Decoding the Molecular Mechanisms Underlying NPM1-mutation-driven Leukemogenesis

Dr. Zhang’s proposed Young Investigator project is focused on what causes myeloid progenitor cells to become leukemic cells, developing into Acute Myeloid Leukemia.  She notes that a mutation in a certain gene, NPM1, is found in more than 30% of new AML cases and that while these patients are responsive to therapy, roughly a third of them will relapse, particularly those where the NPM1 mutation causes a cytoplasmic mutation of the protein that NPM1 produces, designated NPM1c . Additionally, NPM1c often occurs alongside age-related clonal hematopoiesis-associated mutations; the NPM1c mutation is often found together with epigenetic modifier mutations and is rarely present with non-epigenetic modifier mutations, suggesting that a specific epigenetic landscape is required for NPM1c driven leukemias.

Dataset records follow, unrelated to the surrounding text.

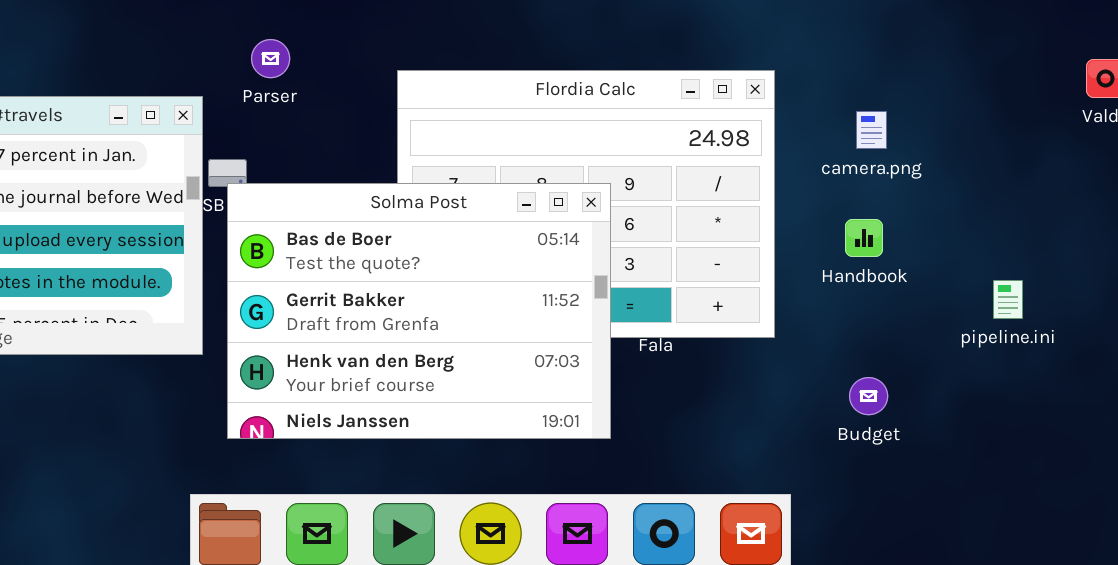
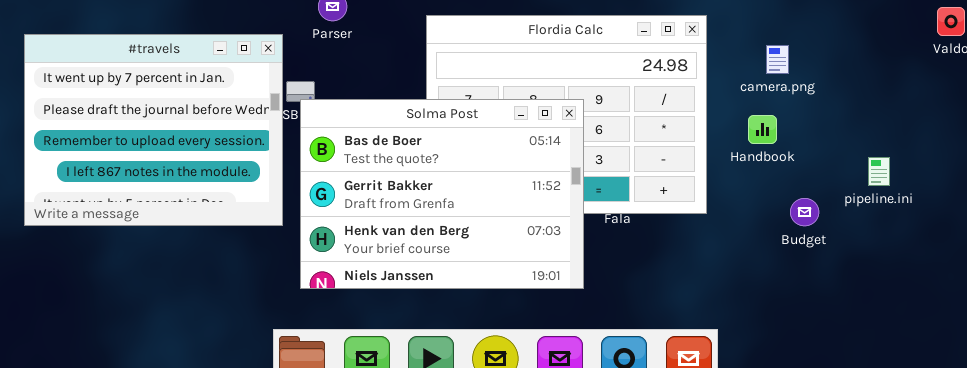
Handbook: [845,219,883,257] -> [748,115,777,144], moved
pipeline.ini: [993,280,1023,319] -> [868,157,890,186], moved
Budget: [849,377,888,415] -> [790,198,819,226], moved

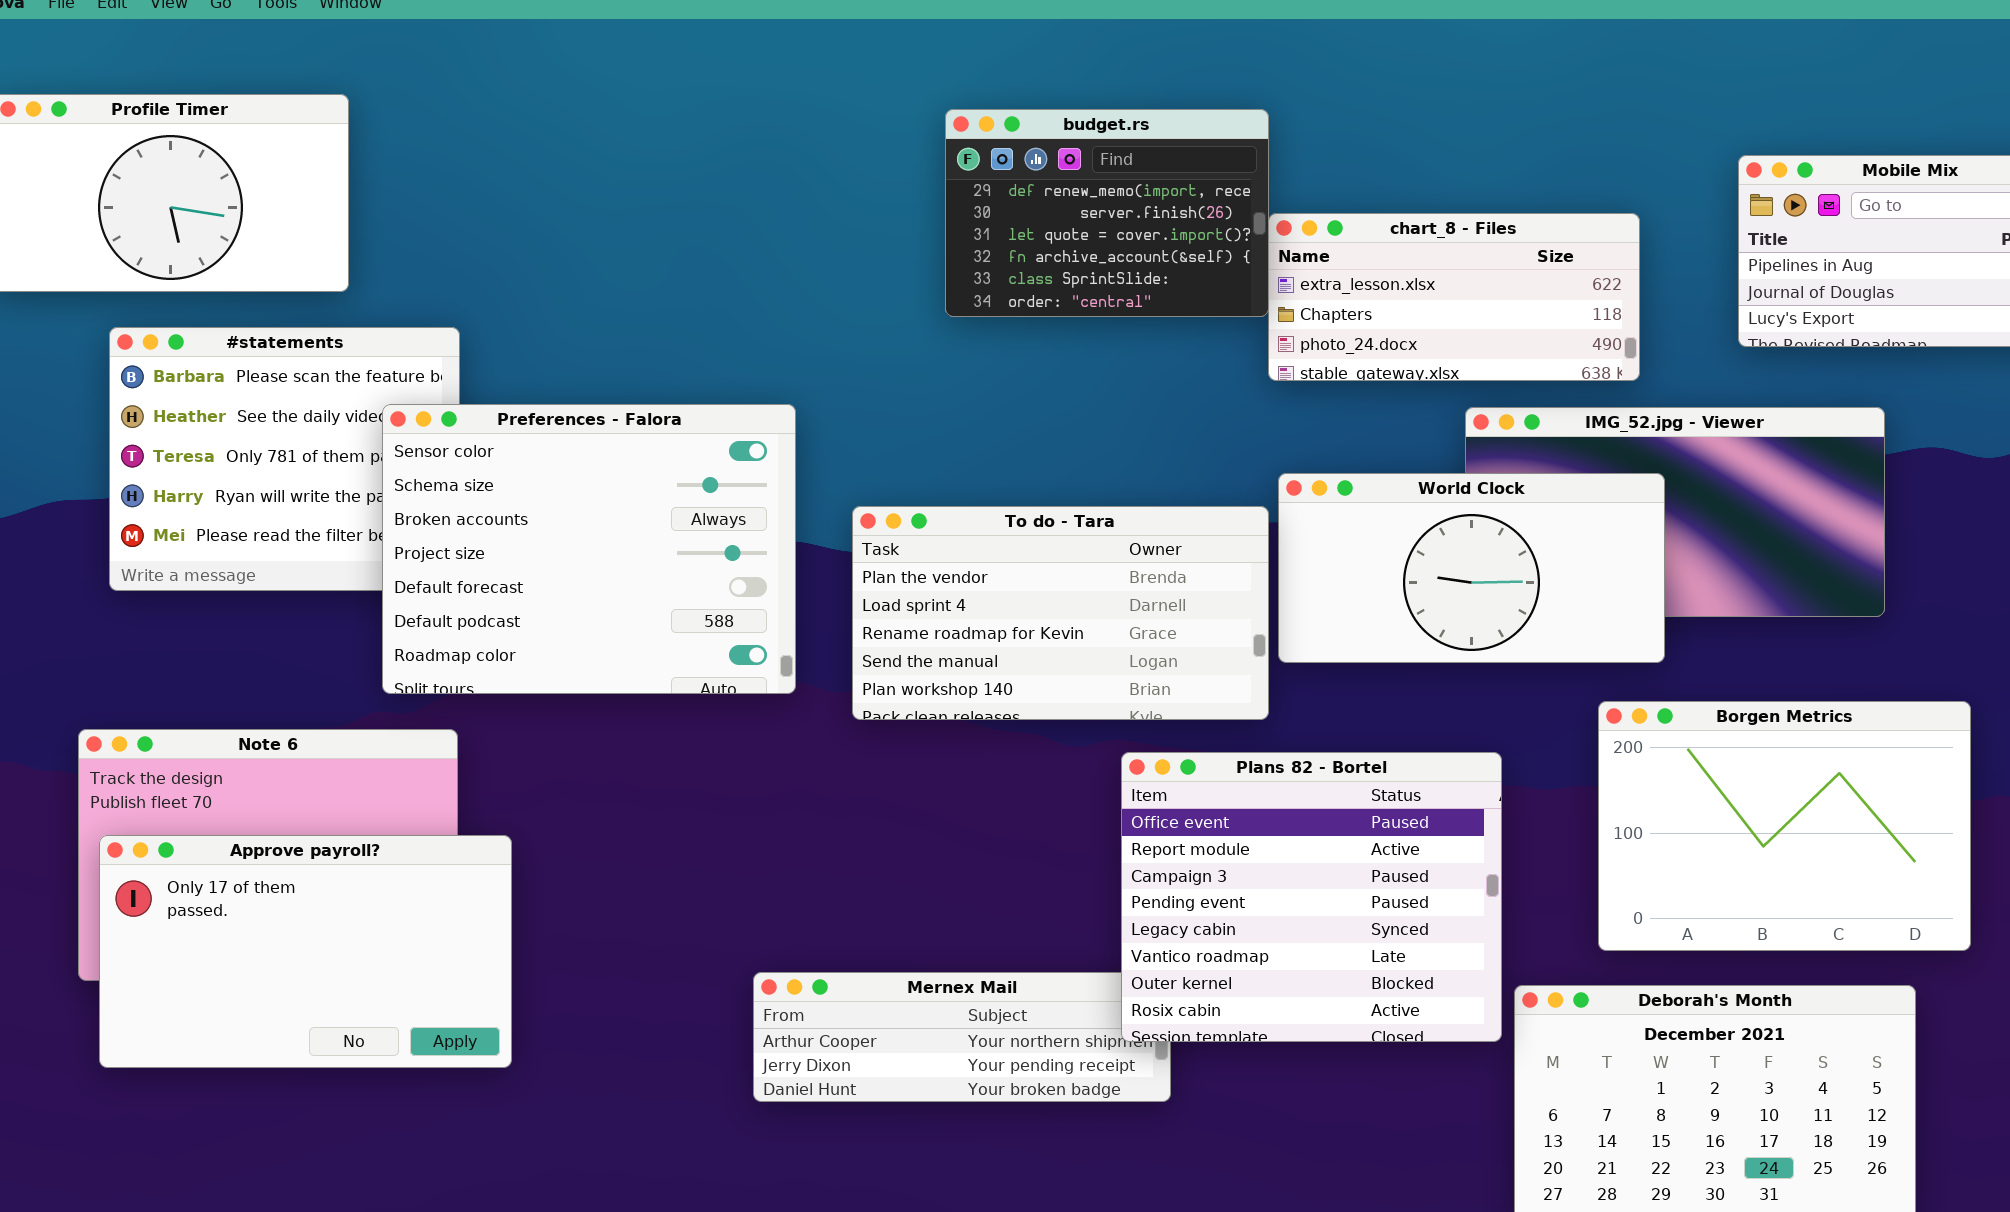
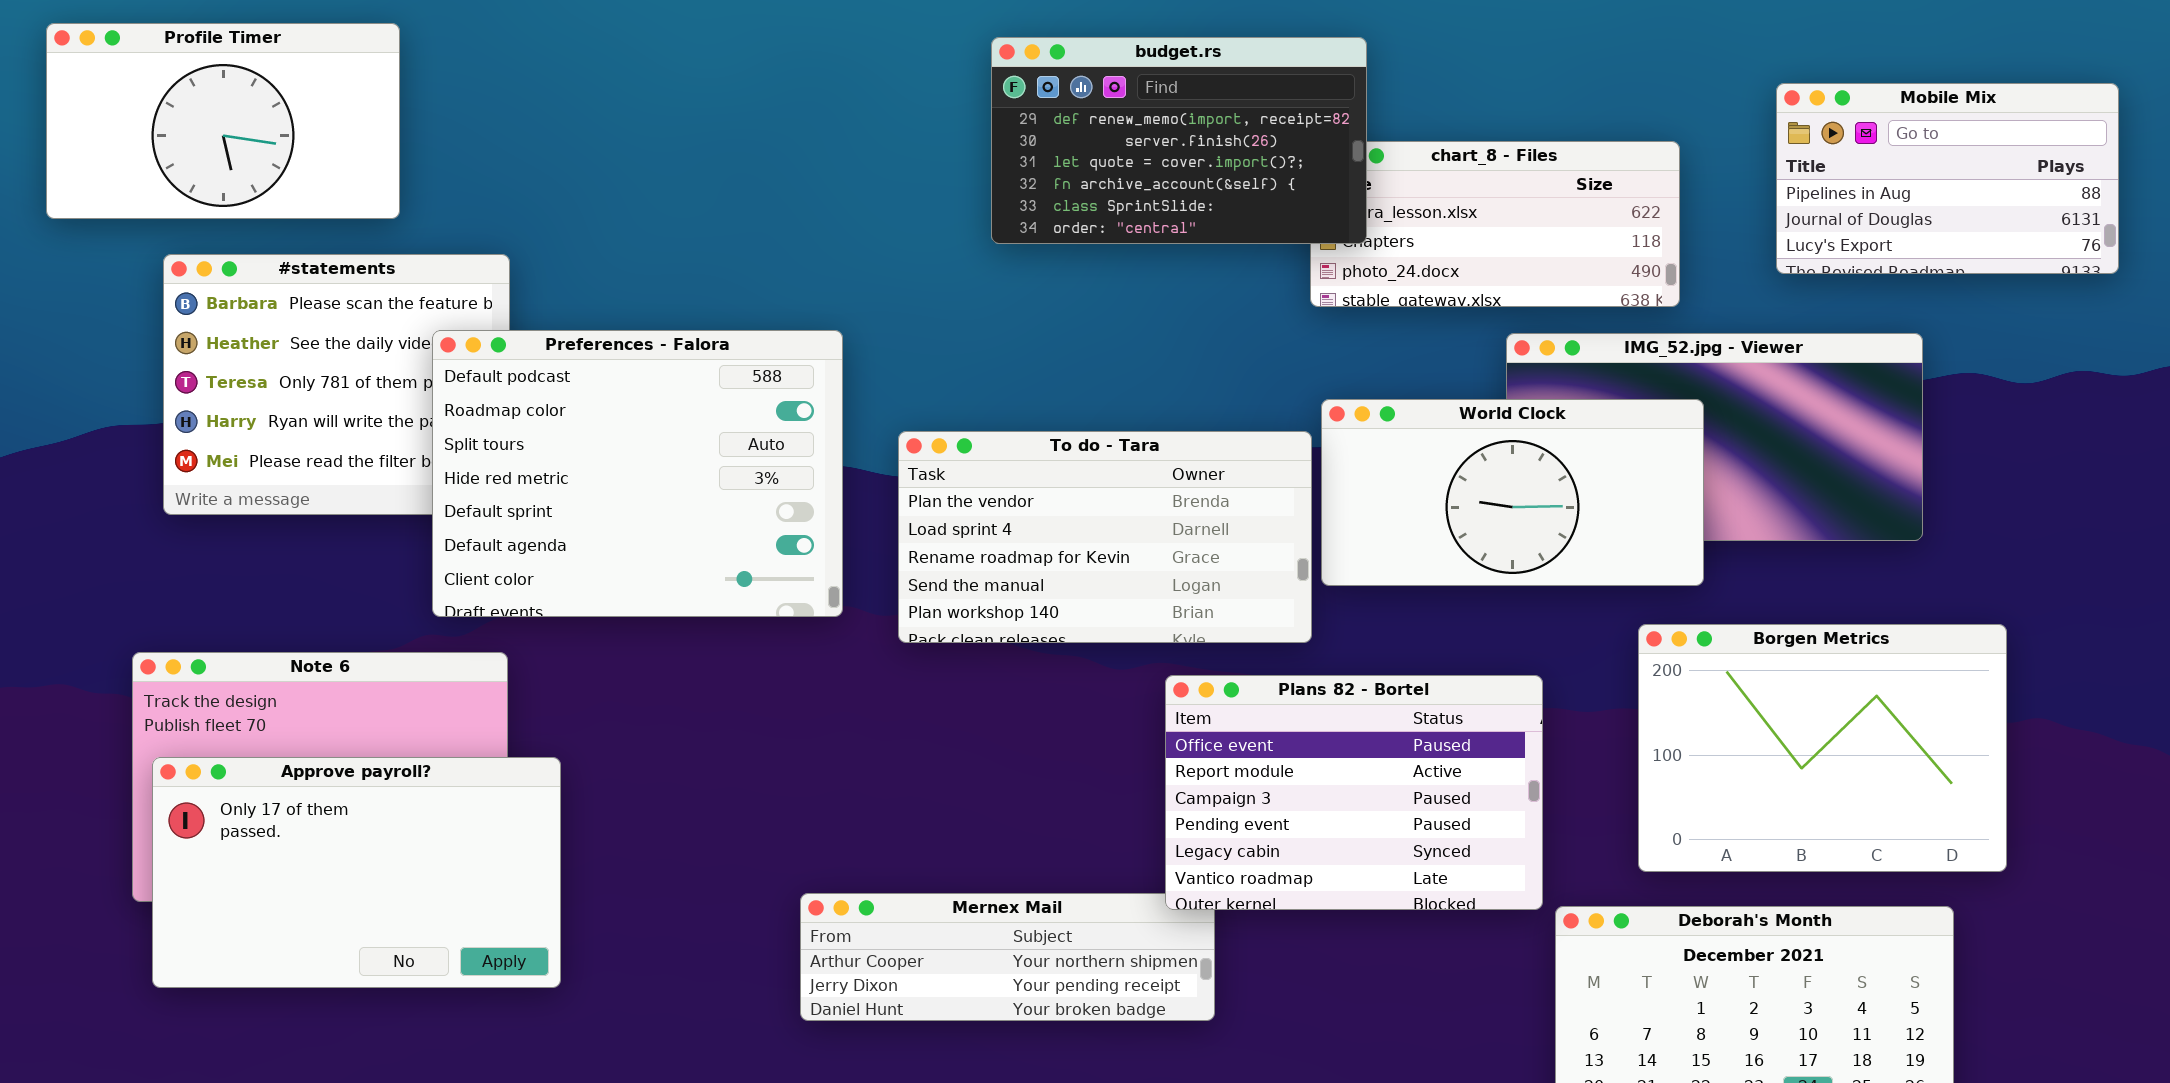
budget.rs: [945,109,1269,317] -> [991,37,1367,244], resized
Preferences - Falora: [382,404,796,694] -> [432,330,843,617], scrolled down 5 rows
Plans 82 - Bortel: [1121,752,1502,1042] -> [1165,675,1543,910], resized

These findings cause Dr. Zhang to hypothesize that the development of NPM1c driven leukemia requires certain chromatin changes and that leukemogenesis though NPM1c also likely requires epigenetic modifications through post-translational changes. Using  a number of cutting-edge sequencing and assay tools,  Dr. Zhang hopes to describe both the prerequisites and key regulators for NPM1c driven leukemia.  She will investigate the role of remodeled chromatin and intensified stress response in allowing leukemogenesis. Dr. Zhang plans to clarify both the transcriptional and post-translational regulators linked to leukemia development and will test the relevance of her findings through both genetic and pharmaceutical approaches. The ultimate goal of this project is to understand the molecular and structural  prerequisites for NPM1c to allow us to better fully eradicate NPM1c leukemic stem cells, leading to remission-free treatment of NPM1c AML and significantly improved patient outcomes.